May 29, 2021 is International Addison’s Day. Addison’s disease is a rare and sometimes life-threatening disorder that occurs when the body does not produce enough cortisol and aldosterone hormones. It affects humans as well as dogs and cats. I am sharing Bones’ story in FBR Real Pet Stories™ to honor the veterinary team who diagnosed and treated Bones for her Addison’s disease.
The Morning Everything Changed
Bones did not have much of an appetite one night in January 2017. The next morning she seemed very lazy. Her stomach made noises, and she turned down her meal repeatedly. I thought she might have a stomach bug. However, her symptoms worsened throughout the morning. She became lethargic, and her temperature dropped. Then she stopped being able to walk. I knew I had to seek immediate medical attention for her.
From Uncertainty to a Diagnosis
I carried Bones to the car and rushed her to the Veterinary Specialty & Emergency Center (VSEC) in Philadelphia. The VSEC veterinary team immediately placed her on IV fluid therapy. Initially staff told me she may have consumed something toxic. I knew that was not the case because Bones and my other dog Elliot were always by my side when I was home and were crated the rest of the time. They were also attached at the hip, so if one dog had eaten something toxic, the other dog would most likely have eaten it too. Elliot was perfectly healthy. Thankfully, the veterinarians listened and believed me.
Their next thought was that Bones had Addison’s disease.

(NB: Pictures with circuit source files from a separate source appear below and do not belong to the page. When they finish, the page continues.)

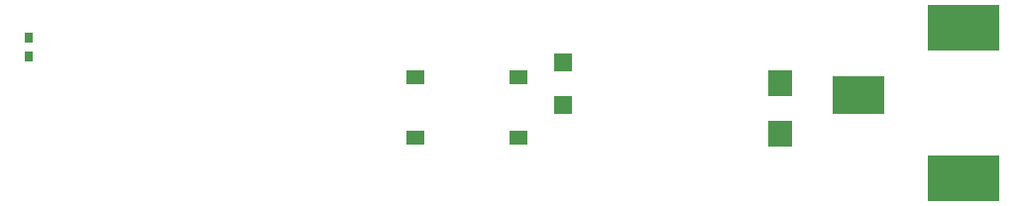
<source format=gtp>
G04*
G04 #@! TF.GenerationSoftware,Altium Limited,Altium Designer,23.4.1 (23)*
G04*
G04 Layer_Color=8421504*
%FSLAX44Y44*%
%MOMM*%
G71*
G04*
G04 #@! TF.SameCoordinates,78E2F5E2-7EE1-4383-969E-04B009F8C4C8*
G04*
G04*
G04 #@! TF.FilePolarity,Positive*
G04*
G01*
G75*
%ADD16R,4.4000X3.3000*%
%ADD17R,6.2000X3.9000*%
%ADD18R,0.7874X0.9652*%
%ADD19R,1.6000X1.6000*%
%ADD20R,1.5500X1.2000*%
%ADD21R,2.1200X2.2500*%
D16*
X802190Y268198D02*
D03*
D17*
X891690Y326198D02*
D03*
Y197198D02*
D03*
D18*
X93726Y317119D02*
D03*
Y301117D02*
D03*
D19*
X549656Y259876D02*
D03*
Y295876D02*
D03*
D20*
X511614Y231760D02*
D03*
Y283860D02*
D03*
X423614Y231760D02*
D03*
Y283860D02*
D03*
D21*
X735076Y278898D02*
D03*
Y235198D02*
D03*
M02*

</source>
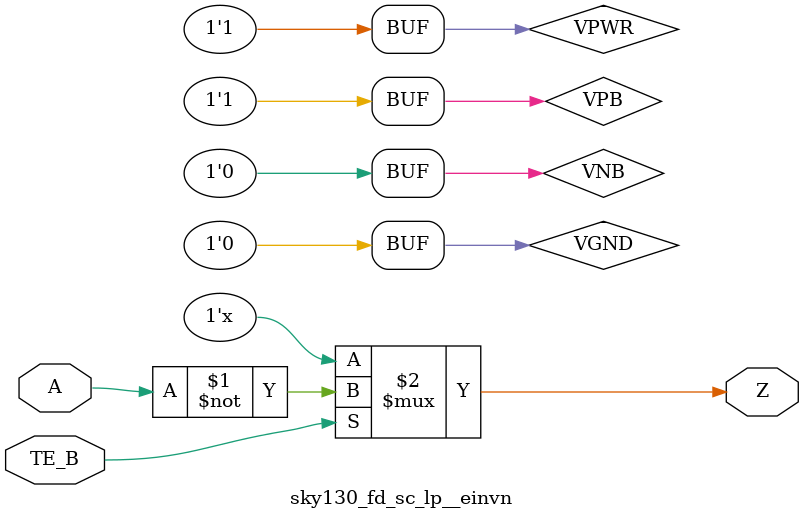
<source format=v>
/*
 * Copyright 2020 The SkyWater PDK Authors
 *
 * Licensed under the Apache License, Version 2.0 (the "License");
 * you may not use this file except in compliance with the License.
 * You may obtain a copy of the License at
 *
 *     https://www.apache.org/licenses/LICENSE-2.0
 *
 * Unless required by applicable law or agreed to in writing, software
 * distributed under the License is distributed on an "AS IS" BASIS,
 * WITHOUT WARRANTIES OR CONDITIONS OF ANY KIND, either express or implied.
 * See the License for the specific language governing permissions and
 * limitations under the License.
 *
 * SPDX-License-Identifier: Apache-2.0
*/


`ifndef SKY130_FD_SC_LP__EINVN_BEHAVIORAL_V
`define SKY130_FD_SC_LP__EINVN_BEHAVIORAL_V

/**
 * einvn: Tri-state inverter, negative enable.
 *
 * Verilog simulation functional model.
 */

`timescale 1ns / 1ps
`default_nettype none

`celldefine
module sky130_fd_sc_lp__einvn (
    Z   ,
    A   ,
    TE_B
);

    // Module ports
    output Z   ;
    input  A   ;
    input  TE_B;

    // Module supplies
    supply1 VPWR;
    supply0 VGND;
    supply1 VPB ;
    supply0 VNB ;

    //     Name     Output  Other arguments
    notif0 notif00 (Z     , A, TE_B        );

endmodule
`endcelldefine

`default_nettype wire
`endif  // SKY130_FD_SC_LP__EINVN_BEHAVIORAL_V
</source>
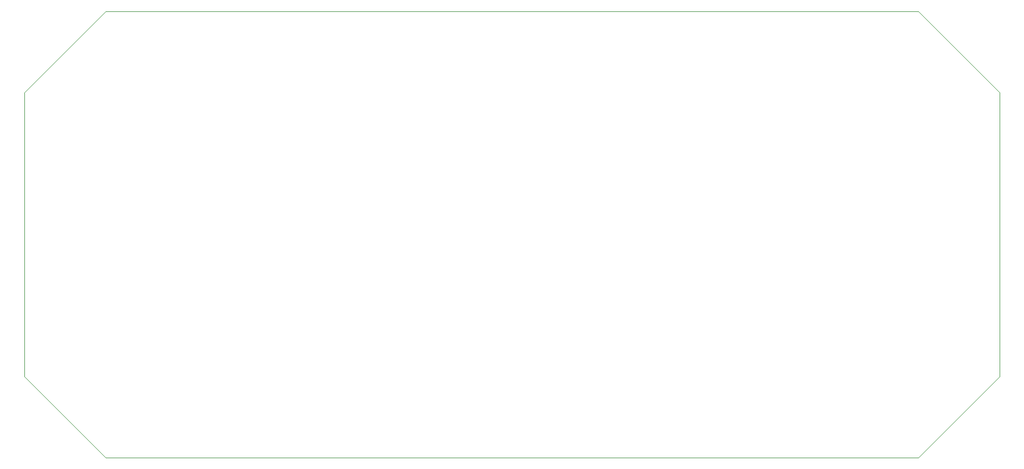
<source format=gbr>
%TF.GenerationSoftware,KiCad,Pcbnew,5.1.12-5.1.12*%
%TF.CreationDate,2022-01-05T21:47:22+02:00*%
%TF.ProjectId,gb_1_0_pico,67625f31-5f30-45f7-9069-636f2e6b6963,rev?*%
%TF.SameCoordinates,Original*%
%TF.FileFunction,Profile,NP*%
%FSLAX46Y46*%
G04 Gerber Fmt 4.6, Leading zero omitted, Abs format (unit mm)*
G04 Created by KiCad (PCBNEW 5.1.12-5.1.12) date 2022-01-05 21:47:22*
%MOMM*%
%LPD*%
G01*
G04 APERTURE LIST*
%TA.AperFunction,Profile*%
%ADD10C,0.050000*%
%TD*%
G04 APERTURE END LIST*
D10*
X202400000Y-107150000D02*
X202400000Y-62700000D01*
X50000000Y-107150000D02*
X50000000Y-62700000D01*
X50000000Y-107150000D02*
X62700000Y-119850000D01*
X189700000Y-119850000D02*
X202400000Y-107150000D01*
X189700000Y-50000000D02*
X202400000Y-62700000D01*
X50000000Y-62700000D02*
X62700000Y-50000000D01*
X189700000Y-119850000D02*
X62700000Y-119850000D01*
X62700000Y-50000000D02*
X189700000Y-50000000D01*
M02*

</source>
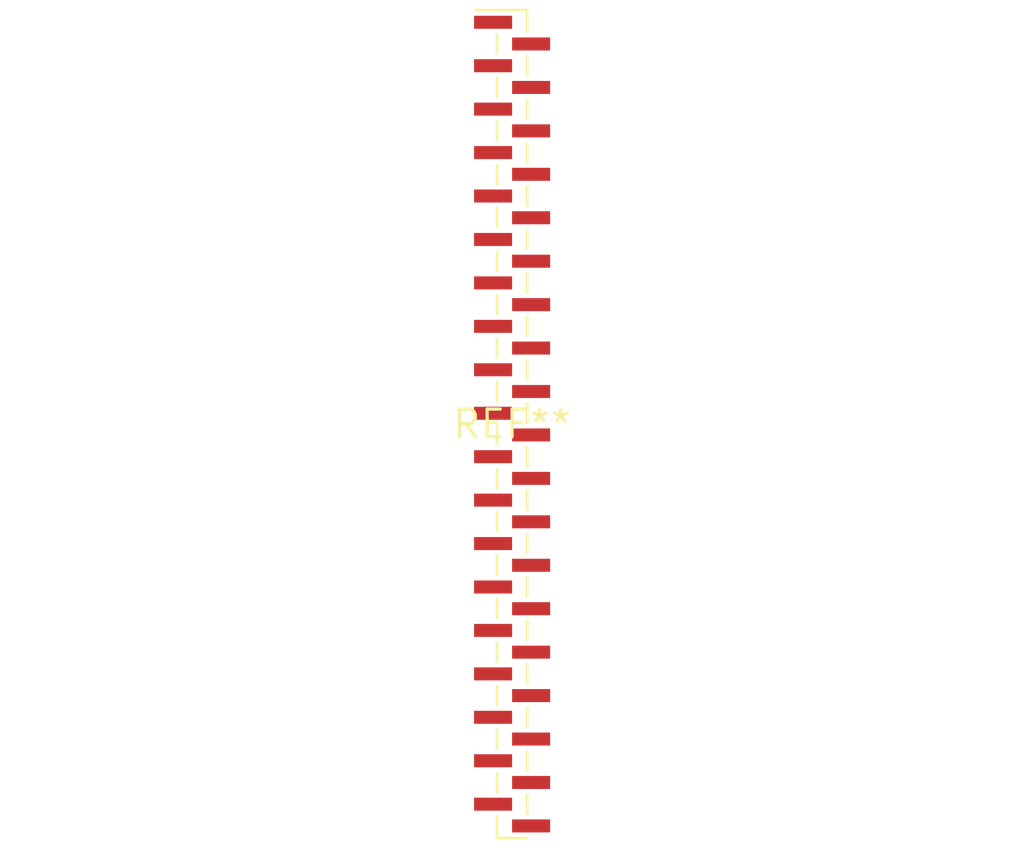
<source format=kicad_pcb>
(kicad_pcb (version 20240108) (generator pcbnew)

  (general
    (thickness 1.6)
  )

  (paper "A4")
  (layers
    (0 "F.Cu" signal)
    (31 "B.Cu" signal)
    (32 "B.Adhes" user "B.Adhesive")
    (33 "F.Adhes" user "F.Adhesive")
    (34 "B.Paste" user)
    (35 "F.Paste" user)
    (36 "B.SilkS" user "B.Silkscreen")
    (37 "F.SilkS" user "F.Silkscreen")
    (38 "B.Mask" user)
    (39 "F.Mask" user)
    (40 "Dwgs.User" user "User.Drawings")
    (41 "Cmts.User" user "User.Comments")
    (42 "Eco1.User" user "User.Eco1")
    (43 "Eco2.User" user "User.Eco2")
    (44 "Edge.Cuts" user)
    (45 "Margin" user)
    (46 "B.CrtYd" user "B.Courtyard")
    (47 "F.CrtYd" user "F.Courtyard")
    (48 "B.Fab" user)
    (49 "F.Fab" user)
    (50 "User.1" user)
    (51 "User.2" user)
    (52 "User.3" user)
    (53 "User.4" user)
    (54 "User.5" user)
    (55 "User.6" user)
    (56 "User.7" user)
    (57 "User.8" user)
    (58 "User.9" user)
  )

  (setup
    (pad_to_mask_clearance 0)
    (pcbplotparams
      (layerselection 0x00010fc_ffffffff)
      (plot_on_all_layers_selection 0x0000000_00000000)
      (disableapertmacros false)
      (usegerberextensions false)
      (usegerberattributes false)
      (usegerberadvancedattributes false)
      (creategerberjobfile false)
      (dashed_line_dash_ratio 12.000000)
      (dashed_line_gap_ratio 3.000000)
      (svgprecision 4)
      (plotframeref false)
      (viasonmask false)
      (mode 1)
      (useauxorigin false)
      (hpglpennumber 1)
      (hpglpenspeed 20)
      (hpglpendiameter 15.000000)
      (dxfpolygonmode false)
      (dxfimperialunits false)
      (dxfusepcbnewfont false)
      (psnegative false)
      (psa4output false)
      (plotreference false)
      (plotvalue false)
      (plotinvisibletext false)
      (sketchpadsonfab false)
      (subtractmaskfromsilk false)
      (outputformat 1)
      (mirror false)
      (drillshape 1)
      (scaleselection 1)
      (outputdirectory "")
    )
  )

  (net 0 "")

  (footprint "PinHeader_1x38_P1.00mm_Vertical_SMD_Pin1Left" (layer "F.Cu") (at 0 0))

)

</source>
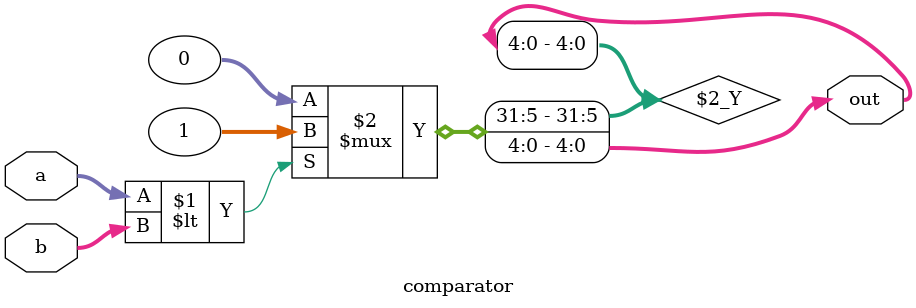
<source format=v>
`timescale 1ns / 1ps


module comparator(
input[4:0] a,b,
output[4:0] out
);
assign out= (a<b)? 1:0;
endmodule


</source>
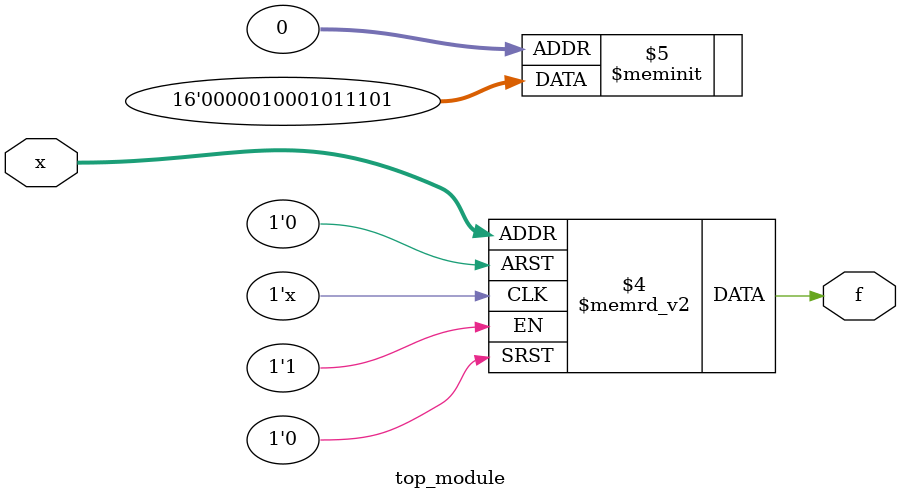
<source format=sv>
module top_module (
	input [4:1] x,
	output logic f
);

// Implementing the function f using the Karnaugh map
always_comb begin
	case(x)
		4'b0000 : f = 1;
		4'b0001 : f = 0;
		4'b0011 : f = 1;
		4'b0010 : f = 1;
		4'b0110 : f = 1;
		4'b0100 : f = 1;
		4'b0101 : f = 0;
		4'b1101 : f = 0;
		4'b1001 : f = 0;
		4'b1010 : f = 1;
		default : f = 0;
	endcase
end

endmodule

</source>
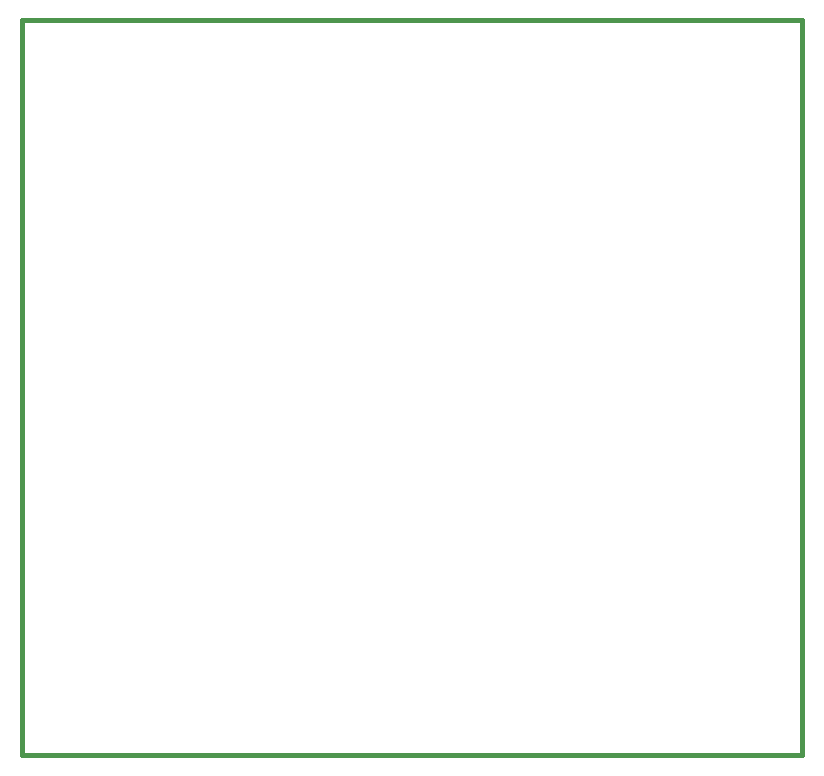
<source format=gbr>
G04 (created by PCBNEW-RS274X (2011-07-08)-stable) date Sun 02 Oct 2011 05:19:45 AM CEST*
G01*
G70*
G90*
%MOIN*%
G04 Gerber Fmt 3.4, Leading zero omitted, Abs format*
%FSLAX34Y34*%
G04 APERTURE LIST*
%ADD10C,0.006000*%
%ADD11C,0.015000*%
%ADD12R,0.060000X0.060000*%
%ADD13C,0.060000*%
%ADD14R,0.055000X0.055000*%
%ADD15C,0.055000*%
%ADD16O,0.070000X0.060000*%
G04 APERTURE END LIST*
G54D10*
G54D11*
X78500Y-35500D02*
X52500Y-35500D01*
X78500Y-11000D02*
X78500Y-35500D01*
X52500Y-11000D02*
X78500Y-11000D01*
X52500Y-35500D02*
X52500Y-11000D01*
%LPC*%
G54D12*
X66500Y-25750D03*
G54D13*
X66500Y-26750D03*
X65500Y-25750D03*
X65500Y-26750D03*
X64500Y-25750D03*
X64500Y-26750D03*
G54D12*
X66500Y-19250D03*
G54D13*
X66500Y-20250D03*
X65500Y-19250D03*
X65500Y-20250D03*
X64500Y-19250D03*
X64500Y-20250D03*
G54D14*
X67000Y-14000D03*
G54D15*
X66000Y-14000D03*
X65000Y-14000D03*
X64000Y-14000D03*
G54D14*
X74500Y-24750D03*
G54D15*
X74500Y-25750D03*
X74500Y-26750D03*
X74500Y-27750D03*
X74500Y-28750D03*
X74500Y-29750D03*
X74500Y-30750D03*
X74500Y-31750D03*
X74500Y-32750D03*
G54D14*
X74500Y-14000D03*
G54D15*
X74500Y-15000D03*
X74500Y-16000D03*
X74500Y-17000D03*
X74500Y-18000D03*
X74500Y-19000D03*
X74500Y-20000D03*
X74500Y-21000D03*
X74500Y-22000D03*
G54D14*
X61500Y-24750D03*
G54D15*
X61500Y-25750D03*
X61500Y-26750D03*
X61500Y-27750D03*
X61500Y-28750D03*
X61500Y-29750D03*
X61500Y-30750D03*
X61500Y-31750D03*
X61500Y-32750D03*
G54D14*
X61500Y-14000D03*
G54D15*
X61500Y-15000D03*
X61500Y-16000D03*
X61500Y-17000D03*
X61500Y-18000D03*
X61500Y-19000D03*
X61500Y-20000D03*
X61500Y-21000D03*
X61500Y-22000D03*
G54D14*
X77500Y-32000D03*
G54D15*
X77500Y-31000D03*
X77500Y-30000D03*
X77500Y-29000D03*
X77500Y-28000D03*
X77500Y-27000D03*
X77500Y-26000D03*
X77500Y-25000D03*
X77500Y-24000D03*
G54D14*
X77500Y-15000D03*
G54D15*
X77500Y-16000D03*
X77500Y-17000D03*
X77500Y-18000D03*
X77500Y-19000D03*
X77500Y-20000D03*
X77500Y-21000D03*
X77500Y-22000D03*
X77500Y-23000D03*
G54D14*
X53500Y-32000D03*
G54D15*
X53500Y-31000D03*
X53500Y-30000D03*
X53500Y-29000D03*
X53500Y-28000D03*
X53500Y-27000D03*
X53500Y-26000D03*
X53500Y-25000D03*
X53500Y-24000D03*
G54D14*
X53500Y-15000D03*
G54D15*
X53500Y-16000D03*
X53500Y-17000D03*
X53500Y-18000D03*
X53500Y-19000D03*
X53500Y-20000D03*
X53500Y-21000D03*
X53500Y-22000D03*
X53500Y-23000D03*
G54D16*
X56500Y-25000D03*
X56500Y-26000D03*
X56500Y-27000D03*
X56500Y-28000D03*
X56500Y-29000D03*
X56500Y-30000D03*
X56500Y-31000D03*
X56500Y-32000D03*
X59500Y-32000D03*
X59500Y-31000D03*
X59500Y-30000D03*
X59500Y-29000D03*
X59500Y-28000D03*
X59500Y-27000D03*
X59500Y-26000D03*
X59500Y-25000D03*
X69000Y-25000D03*
X69000Y-26000D03*
X69000Y-27000D03*
X69000Y-28000D03*
X69000Y-29000D03*
X69000Y-30000D03*
X69000Y-31000D03*
X69000Y-32000D03*
X72000Y-32000D03*
X72000Y-31000D03*
X72000Y-30000D03*
X72000Y-29000D03*
X72000Y-28000D03*
X72000Y-27000D03*
X72000Y-26000D03*
X72000Y-25000D03*
X69000Y-15000D03*
X69000Y-16000D03*
X69000Y-17000D03*
X69000Y-18000D03*
X69000Y-19000D03*
X69000Y-20000D03*
X69000Y-21000D03*
X69000Y-22000D03*
X72000Y-22000D03*
X72000Y-21000D03*
X72000Y-20000D03*
X72000Y-19000D03*
X72000Y-18000D03*
X72000Y-17000D03*
X72000Y-16000D03*
X72000Y-15000D03*
X56500Y-15000D03*
X56500Y-16000D03*
X56500Y-17000D03*
X56500Y-18000D03*
X56500Y-19000D03*
X56500Y-20000D03*
X56500Y-21000D03*
X56500Y-22000D03*
X59500Y-22000D03*
X59500Y-21000D03*
X59500Y-20000D03*
X59500Y-19000D03*
X59500Y-18000D03*
X59500Y-17000D03*
X59500Y-16000D03*
X59500Y-15000D03*
M02*

</source>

They ran the proper tests and started treatment. Test results confirmed the Addison’s disease diagnosis. Bones stayed in the hospital for the next two days to be monitored and to continue treatment. During those two days she fully recovered and was back to her goofy, loving self.
Fast Forward to Four Years LaterBones is on a daily prednisone pill and gets a Zycortal injection every 28 days. These two medications literally keep her alive. I am able to give her monthly injections at home so that she does not have to go to the vet. She gets her electrolytes ran twice a year to ensure that her levels remain within the suggested range.
Her medications are the reason that four years after her diagnosis she is still here to attack me with kisses when I get home, to get cuddles and belly rubs, and to bark at me when she wants dinner or milk bones!
Thanks to animal research and the medications that have been developed to treat diseases like Addison’s disease, Bones and pets like her are able to live longer, healthier lives.